Laurie pointed out that Chrissy has been able to hone her talent by emulating some of her older sister's skills. "Alex is equally strong with her left and right foot," Laurie said. "And now Chrissy has a good left foot, which you really need."

Their path to prominence in soccer--as well as basketball, where Chrissy averaged 11.5 points per game for Ridge as a junior last winter--was partially paved by having a mother who grew up at a time when girls' soccer was just beginning to gain more widespread acceptance in New Jersey.

In fact, Laurie was a freshman on the first varsity girls' soccer team at Gov. Livingston in 1983.

"We were like pioneers," Laurie Weyrauch said of her own high school soccer team. "The opportunities in soccer have come so far in 30 years. We taught ourselves back in those days. We didn't have anybody teaching us the game. Our parents coached us."

Laurie's late father, Robert Pankuck, helped start the youth soccer program in Berkeley Heights when Laurie was young.

"I started coaching the girls' team when they were little," said Laurie, who was also a 1,000-point scorer in basketball in high school. "But, where we had faculty teachers coaching soccer, my daughters have had some great mentors.
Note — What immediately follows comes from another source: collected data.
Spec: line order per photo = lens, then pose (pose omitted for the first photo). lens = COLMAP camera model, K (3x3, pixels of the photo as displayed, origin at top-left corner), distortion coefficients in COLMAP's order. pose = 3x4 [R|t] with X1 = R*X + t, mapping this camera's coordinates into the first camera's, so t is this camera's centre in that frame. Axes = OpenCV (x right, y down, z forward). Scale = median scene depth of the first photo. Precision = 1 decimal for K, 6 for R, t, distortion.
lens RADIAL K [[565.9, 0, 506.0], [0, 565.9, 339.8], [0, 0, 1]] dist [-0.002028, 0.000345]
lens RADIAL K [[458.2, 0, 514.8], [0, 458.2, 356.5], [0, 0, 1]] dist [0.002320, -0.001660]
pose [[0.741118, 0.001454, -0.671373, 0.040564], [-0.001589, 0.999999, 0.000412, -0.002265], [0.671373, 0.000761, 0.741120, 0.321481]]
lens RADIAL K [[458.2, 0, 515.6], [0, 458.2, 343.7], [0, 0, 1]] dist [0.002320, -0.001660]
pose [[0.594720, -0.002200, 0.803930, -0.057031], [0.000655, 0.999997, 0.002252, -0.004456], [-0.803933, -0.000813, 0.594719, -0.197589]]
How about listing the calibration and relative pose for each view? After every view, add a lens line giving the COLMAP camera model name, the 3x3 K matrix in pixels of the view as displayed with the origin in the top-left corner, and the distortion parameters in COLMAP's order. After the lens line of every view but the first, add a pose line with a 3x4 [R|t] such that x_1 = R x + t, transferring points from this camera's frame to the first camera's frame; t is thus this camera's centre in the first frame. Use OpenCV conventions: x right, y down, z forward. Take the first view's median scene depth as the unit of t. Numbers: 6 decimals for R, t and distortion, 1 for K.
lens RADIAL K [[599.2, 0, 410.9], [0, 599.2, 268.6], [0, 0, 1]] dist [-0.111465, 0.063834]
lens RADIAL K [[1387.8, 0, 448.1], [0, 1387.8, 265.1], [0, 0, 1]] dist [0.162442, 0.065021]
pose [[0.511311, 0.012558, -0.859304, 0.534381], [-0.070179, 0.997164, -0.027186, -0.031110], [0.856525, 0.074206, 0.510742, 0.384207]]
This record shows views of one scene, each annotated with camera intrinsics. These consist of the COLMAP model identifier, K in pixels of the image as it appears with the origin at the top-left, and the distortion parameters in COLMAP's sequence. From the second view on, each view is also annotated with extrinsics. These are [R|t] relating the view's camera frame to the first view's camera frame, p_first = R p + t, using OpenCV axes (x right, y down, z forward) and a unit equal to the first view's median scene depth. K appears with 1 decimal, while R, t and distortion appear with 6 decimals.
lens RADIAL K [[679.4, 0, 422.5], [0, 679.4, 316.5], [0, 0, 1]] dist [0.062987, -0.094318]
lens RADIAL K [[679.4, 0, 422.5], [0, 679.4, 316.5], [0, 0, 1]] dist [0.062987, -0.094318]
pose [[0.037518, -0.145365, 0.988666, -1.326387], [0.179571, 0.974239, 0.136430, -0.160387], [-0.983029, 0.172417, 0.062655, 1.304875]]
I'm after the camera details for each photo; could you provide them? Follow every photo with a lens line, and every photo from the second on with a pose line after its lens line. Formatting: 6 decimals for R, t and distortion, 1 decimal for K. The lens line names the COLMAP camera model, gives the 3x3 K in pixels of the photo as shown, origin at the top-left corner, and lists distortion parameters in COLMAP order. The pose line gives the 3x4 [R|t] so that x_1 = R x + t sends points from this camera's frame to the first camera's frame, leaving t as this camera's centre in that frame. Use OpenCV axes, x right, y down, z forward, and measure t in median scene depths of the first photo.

Look how far it has come for these kids; (Ridge head coach) Katie Donahue was a four-year starter for the Boston College women's soccer team."

The Weyrauch family, like so many in Basking Ridge and throughout New Jersey, were enthralled watching Team USA win the Women's World Cup earlier this summer, and it had additional meaning locally because Ridge High School graduate Tobin Heath was on the team.

In the spring, Chrissy plays for Jersey United Soccer Club. During her junior year, she made an early decision to attend Holy Cross University, where she is looking forward to playing with her older sister again.

Chrissy has helped "pay forward" the volunteerism of both her mother and grandfather in the sport by helping to run soccer camps in Basking Ridge during the summer. Now, with a highly anticipated varsity season about to get under way, Chrissy is looking forward to making the transition from center forward to attacking center midfielder in Ridge's new alignment.

"I think we are better than we were last year," said Chrissy, whose teammates include highly regarded defender Erin Convery. "We have more confidence, all our scrimmages have gone well, and our rivalries in the Skyland Conference are like a bloodbath, it's so competitive."